Like so many people recently, I’ve been thinking about the historical contexts which produced the principles on which liberal democracies are founded. Freedom of expression and of thought, freedom to gather, freedom of religious belief are fundamental to the functioning of liberal democracies. Regardless of the fact that these principles were originated during a period in which they applied mainly to white men—and regardless of the fact that they have not prevented injustices from being committed (sometimes in their name) in liberal democracies—these remain the best, albeit imperfect, protection of the greatest number of freedoms for the greatest number of people.
To suggest that they are somehow a western invention inapplicable to other parts of the world would be an enormous insult to Egypt’s cartoonists who continue to criticise successive oppressive governments despite risking potential imprisonment or worse; to Saudi Arabian blogger Raif Badawi, who received the first fifty of a thousand lashes last Friday, for writing in support of free expression; to the Kenyan MPs who last year so strongly opposed a new security bill which will dramatically curb journalists’ ability to report freely. Also, it would be a profound insult to the vast majority of Muslim people in France and elsewhere—members of a diverse and varied faith—who managed to cope with the fact that Charlie Hebdo and other publications ran cartoons which insulted or poked fun at Islam.

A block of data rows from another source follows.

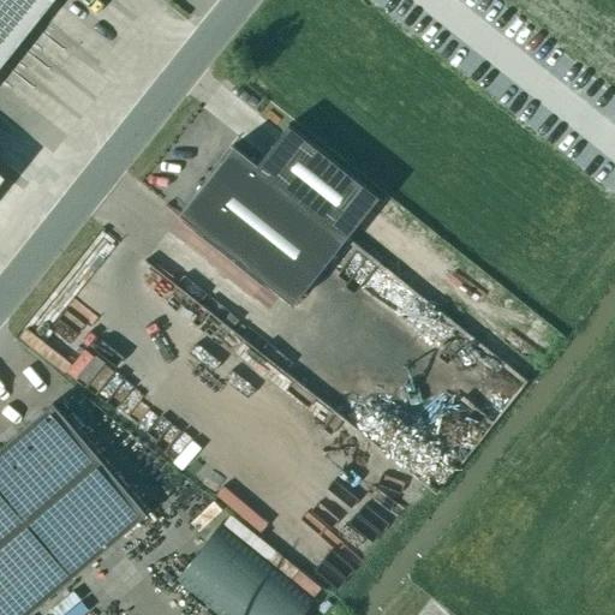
[(0,0),(0,181),(4,177),(0,173),(0,66),(53,0),(0,0)]
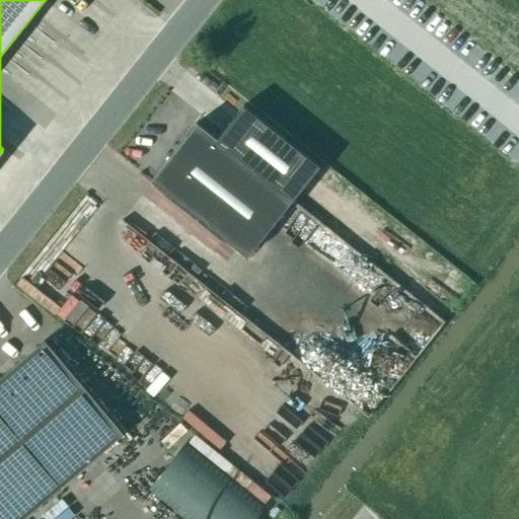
[(196,124),(150,181),(247,257),(292,201),(319,166),(242,105),(216,140),(196,124)]
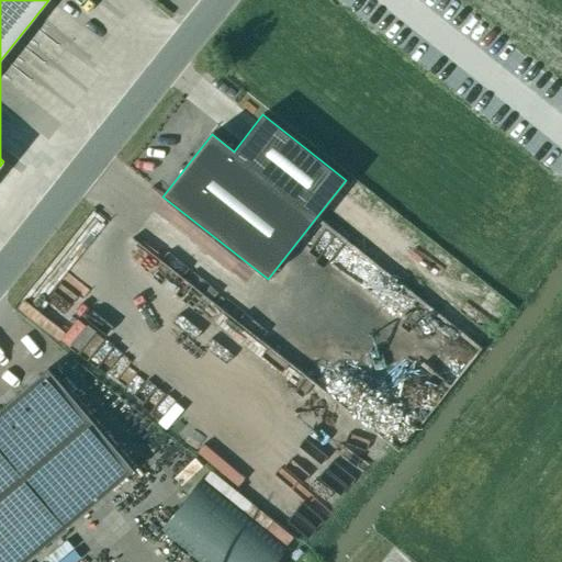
[(133,470),(47,369),(0,408),(0,561),(22,561),(127,474),(133,470)]
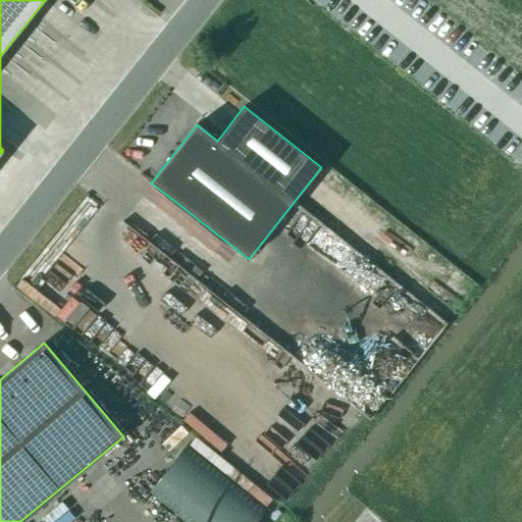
[(258,388),(280,397),(284,384),(262,377),(258,388)]
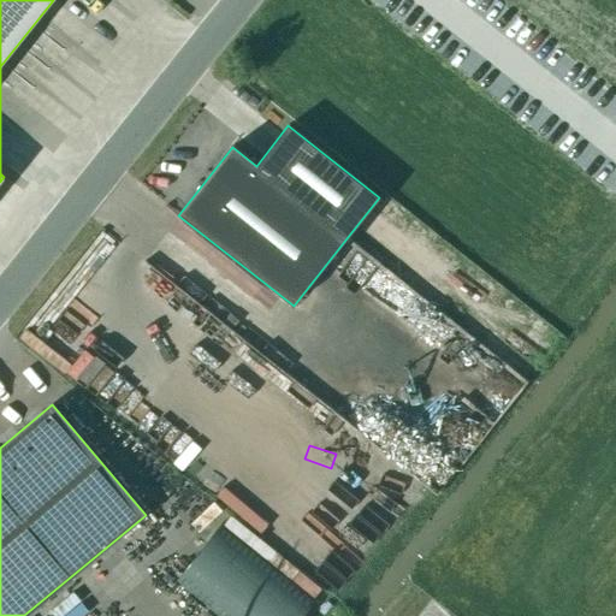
[(302,615),(314,603),(219,527),(176,581),(218,615),(302,615)]
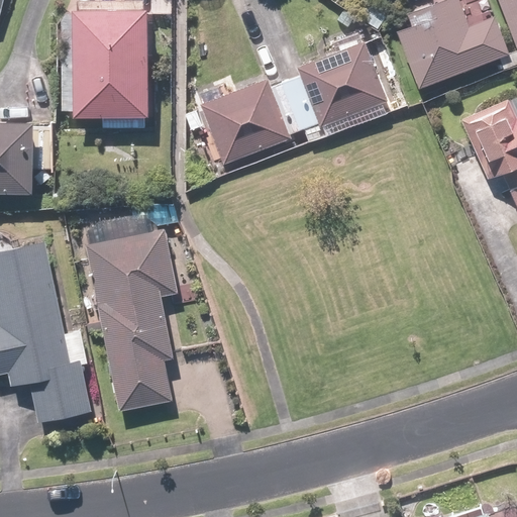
[(397,31),(419,89),(509,55),(495,17),(470,26),(458,0),(441,0),(432,4),(437,16),(397,31)]
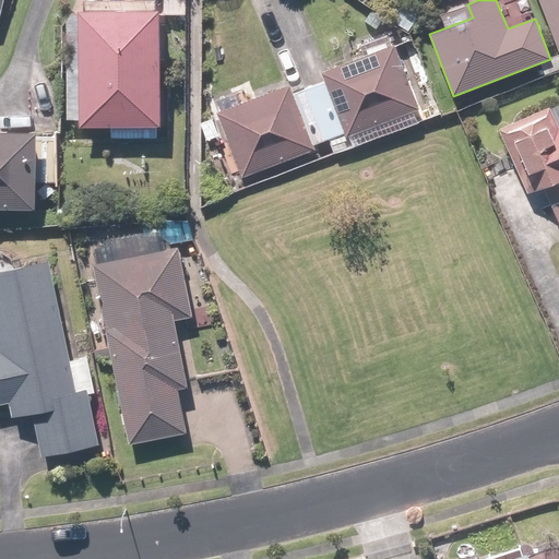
[(558,0),(537,0),(558,51),(558,0)]
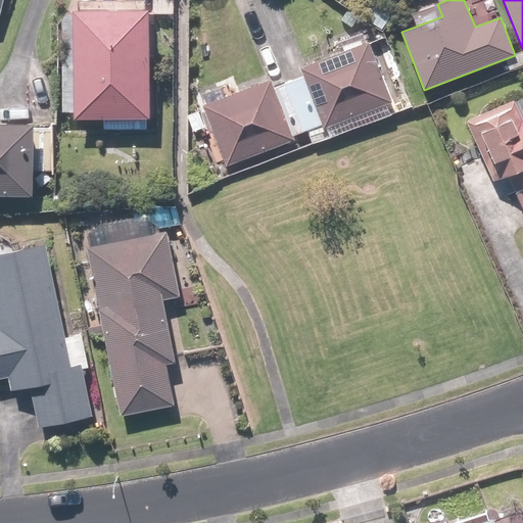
[(151,119),(150,10),(75,11),(77,121),(151,119)]
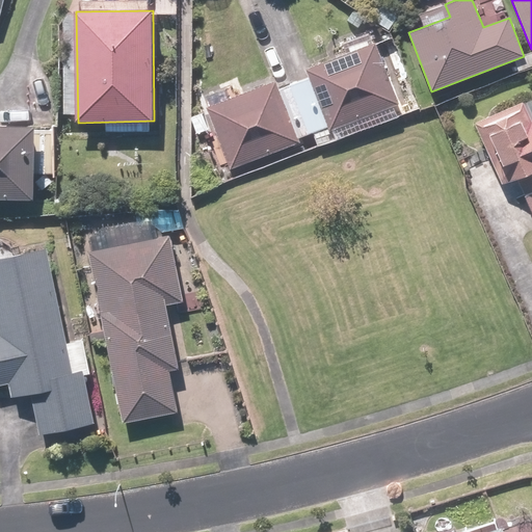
[(374,42),(304,69),(309,78),(278,89),(275,80),(207,107),(232,170),(301,142),(299,138),(327,128),(329,132),(399,104),(374,42)]
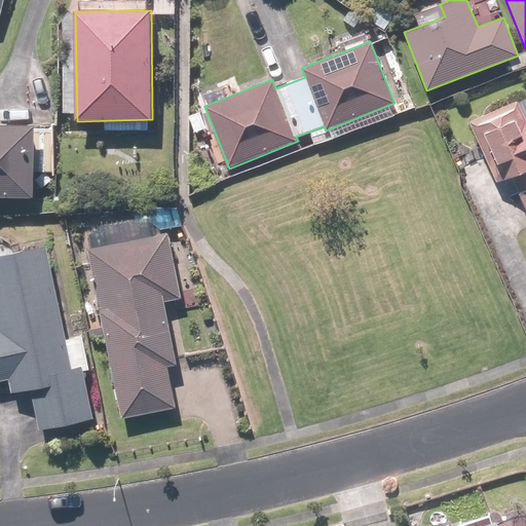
[(510,175),(525,210),(525,117),(525,118),(516,98),(467,119),(495,181),(510,175)]
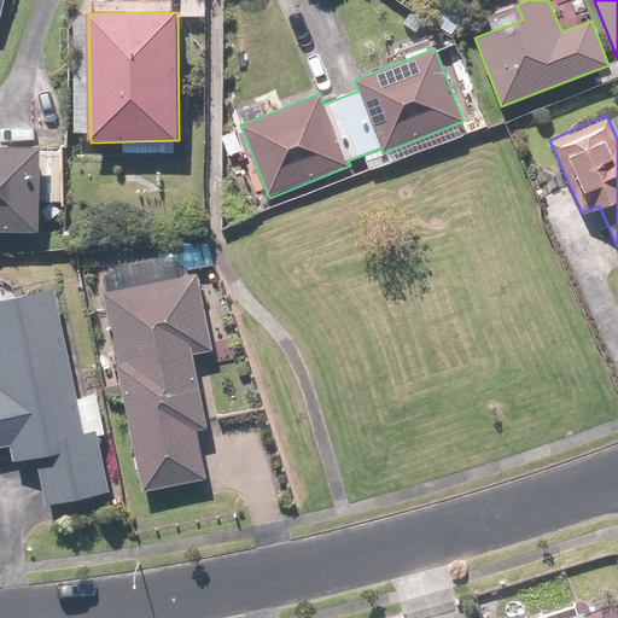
[(0,145),(0,231),(40,233),(41,146),(0,145)]
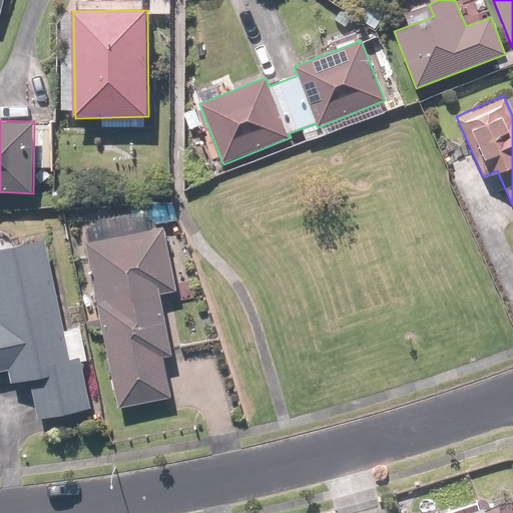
[(175,290),(162,224),(84,240),(119,406),(170,395),(161,355),(172,353),(159,293),(175,290)]
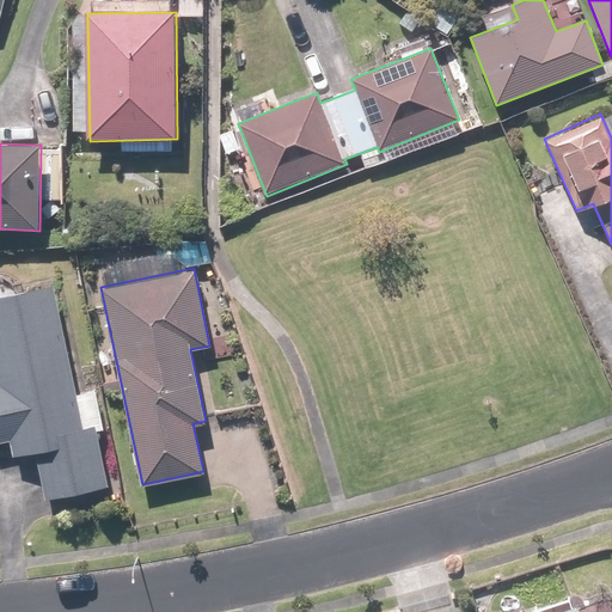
[(84,426),(54,282),(0,292),(0,440),(10,439),(13,454),(34,450),(44,499),(108,485),(95,423),(84,426)]
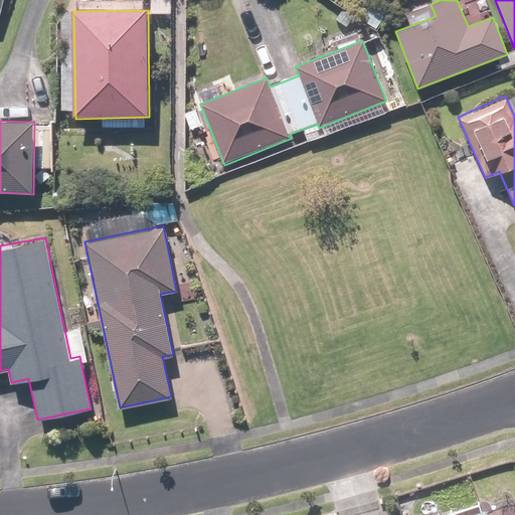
[(486,514),(483,505),(452,514),(486,514)]
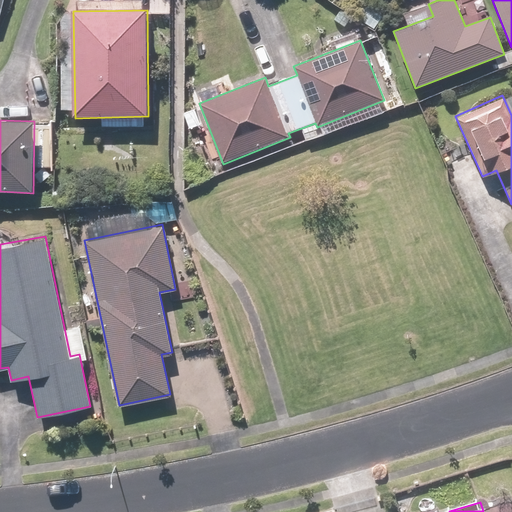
All buildings are outlined.
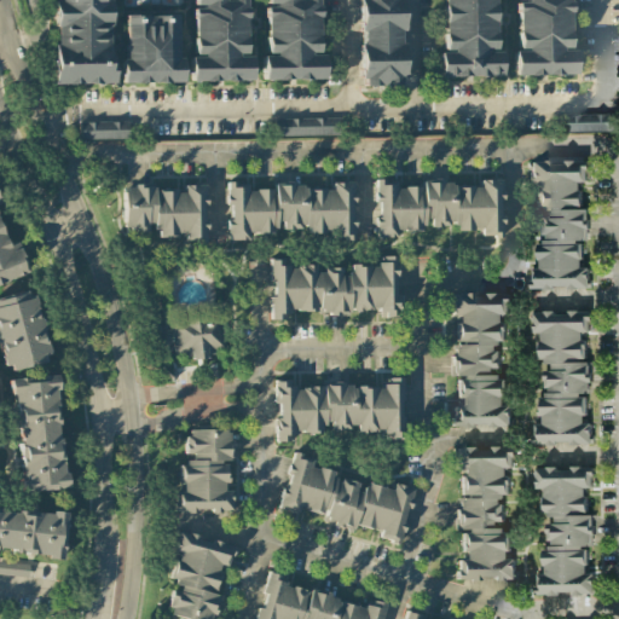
[(53,0),(53,85),(114,84),(114,70),(109,70),(108,0),(53,0)]
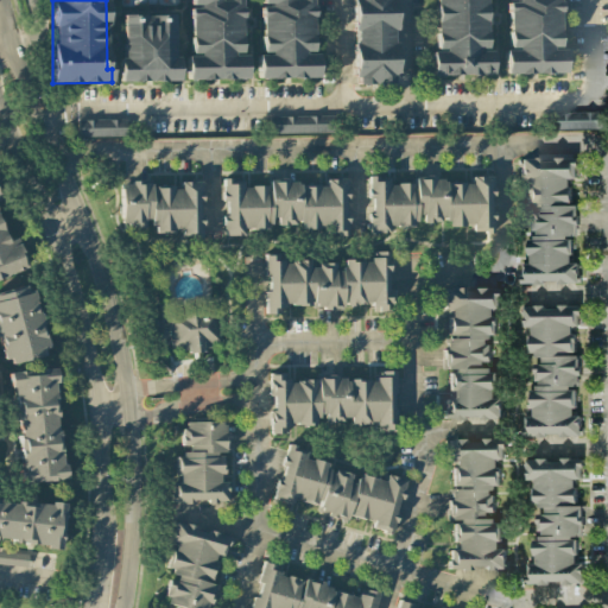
[(190,80),(247,80),(247,55),(242,55),(241,0),(190,0),(191,7),(189,7),(190,80)]
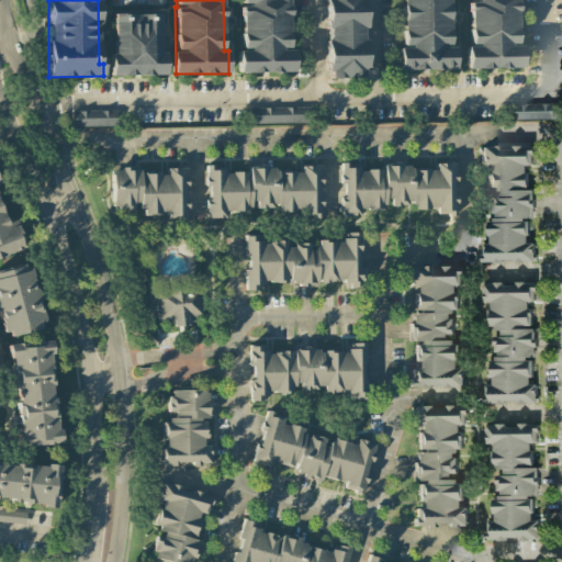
[(242,0),(242,49),(238,49),(238,72),(294,72),(293,49),(289,49),(289,0),(242,0)]
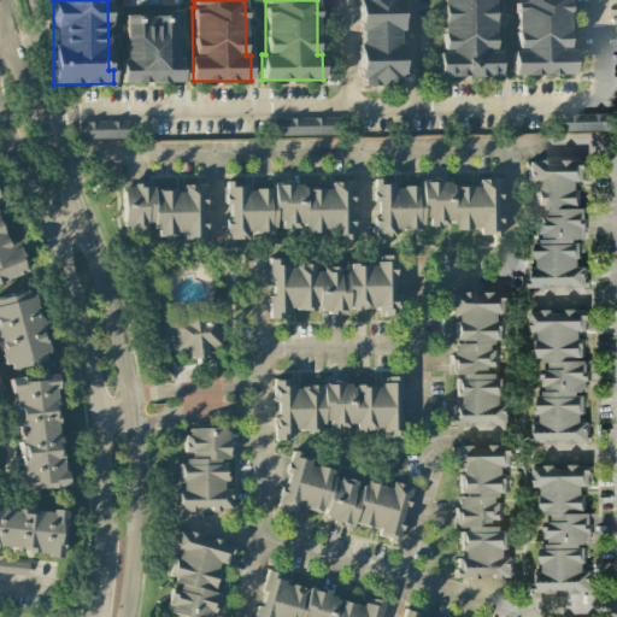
[(357,0),(358,87),(401,86),(400,0),(357,0)]
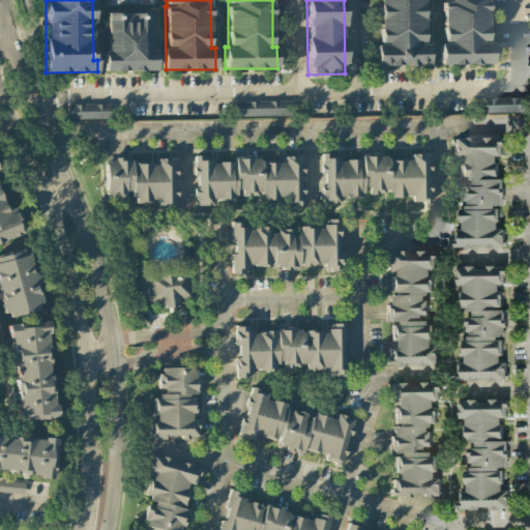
[(429,65),(428,43),(423,43),(422,0),(378,0),(380,46),(376,46),(376,66),(429,65)]
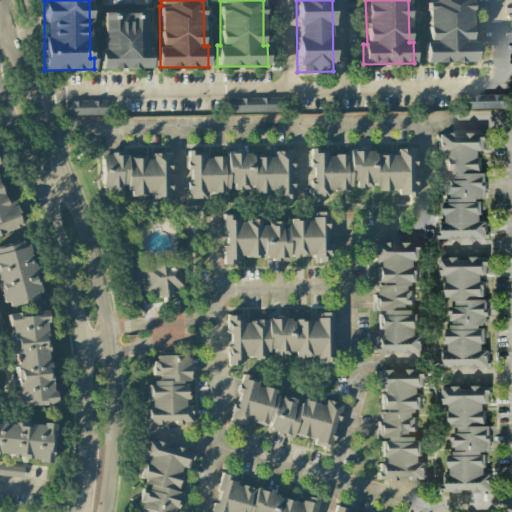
[(475,63),(475,42),(470,42),(470,0),(427,0),(427,1),(426,63),(475,63)]
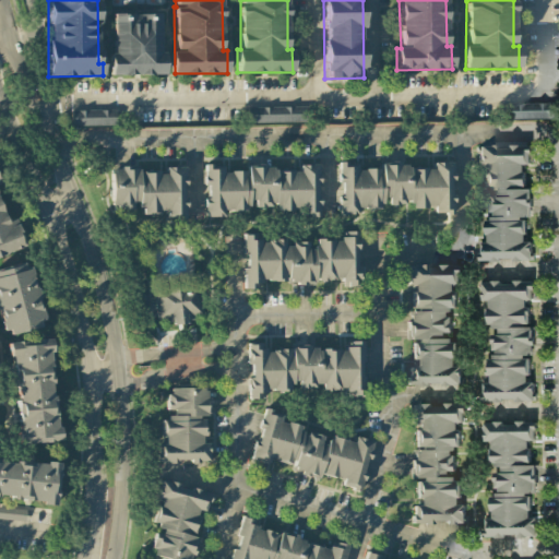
[(114,14),(114,54),(109,54),(109,75),(165,75),(165,52),(159,52),(159,14),(114,14)]
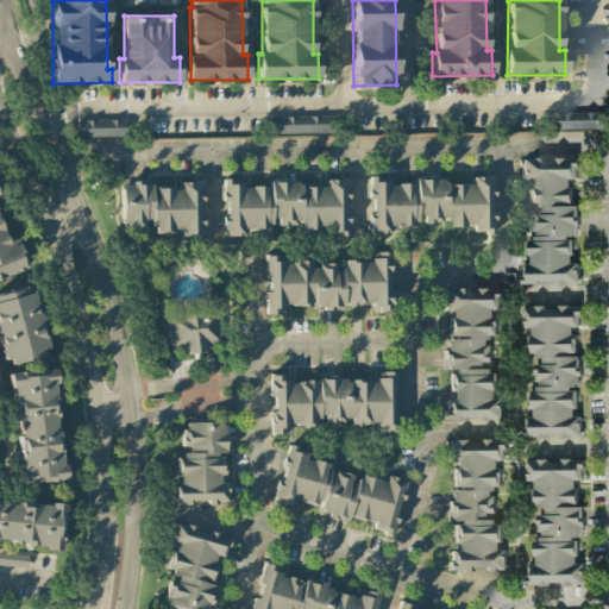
[(557,130),(604,129),(604,112),(557,113),(557,130)]
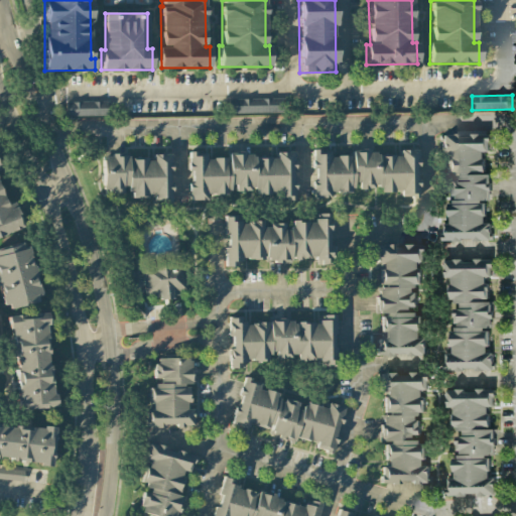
[(281,113),(281,99),(231,100),(231,114),(281,113)]
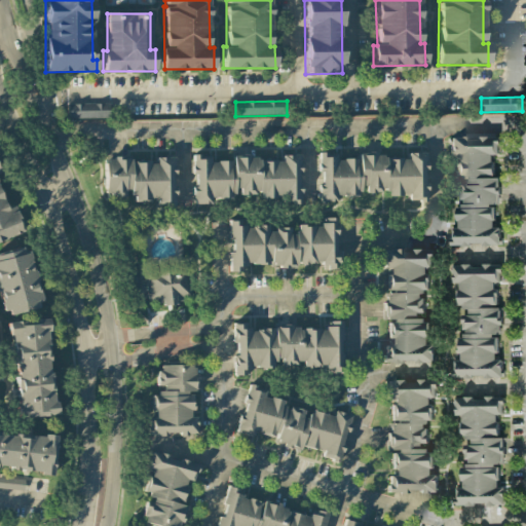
[(109,104),(68,104),(68,119),(110,118),(109,104)]
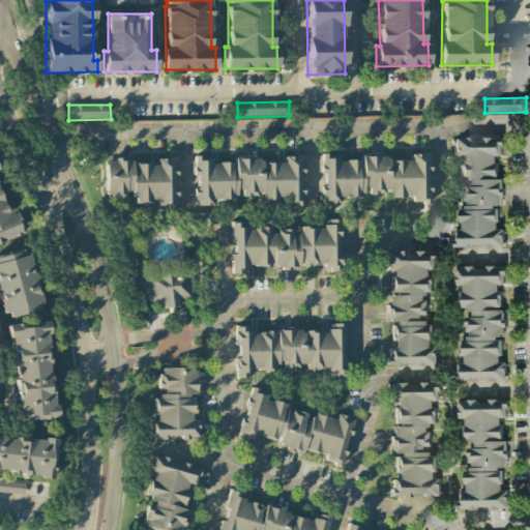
[(503,247),(503,229),(497,229),(497,205),(502,205),(502,179),(497,179),(497,156),(502,156),(502,139),(453,139),(453,157),(460,157),(460,182),(464,182),(464,207),(461,207),(460,230),(454,230),(454,246),(503,247)]
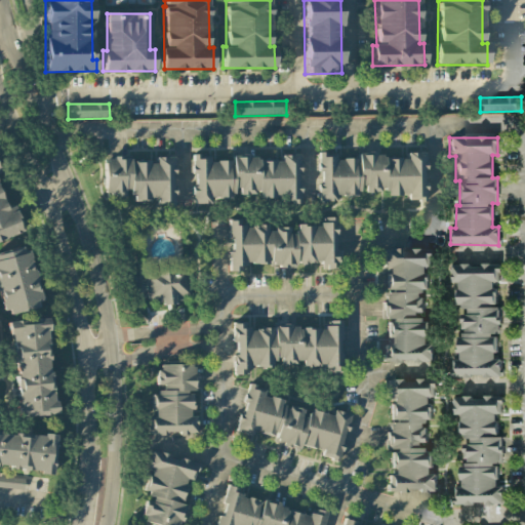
[(426,201),(425,153),(407,153),(407,156),(358,157),(358,159),(335,160),(335,153),(319,153),(319,202),(336,202),(335,196),(361,196),(361,193),(386,192),(386,196),(408,195),(409,201),(426,201)]
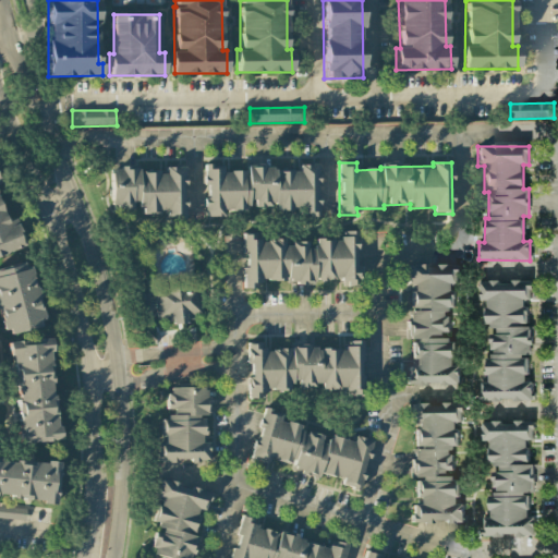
[(318,218),(318,165),(299,165),(299,169),(245,169),(245,171),(222,171),(222,165),(205,165),(205,217),(223,217),(223,210),(250,210),(250,206),(275,206),(275,211),(300,211),(300,218),(318,218)]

Whether you think that the cartoons in Charlie Hebdo were amusing or clever or blasphemous or racist, is besides the point. Free speech and free expression were no more responsible for the killings in France last week than they were for the murder of more than two thousand people in Nigeria by Boko Haram. This isn’t to argue that we shouldn’t discuss—loudly, freely, rudely—how right or wrong it was to publish these cartoons in a society which many feel has strongly Islamaphobic and racist elements—in the same way we should debate potentially misogynistic, anti-Semitic, racist, homophobic, or transphobic writing, art, or speech too. But to begin to suggest that there are times when we shouldn’t criticise and satirise, is to suggest that there should be limits to what we may think and imagine.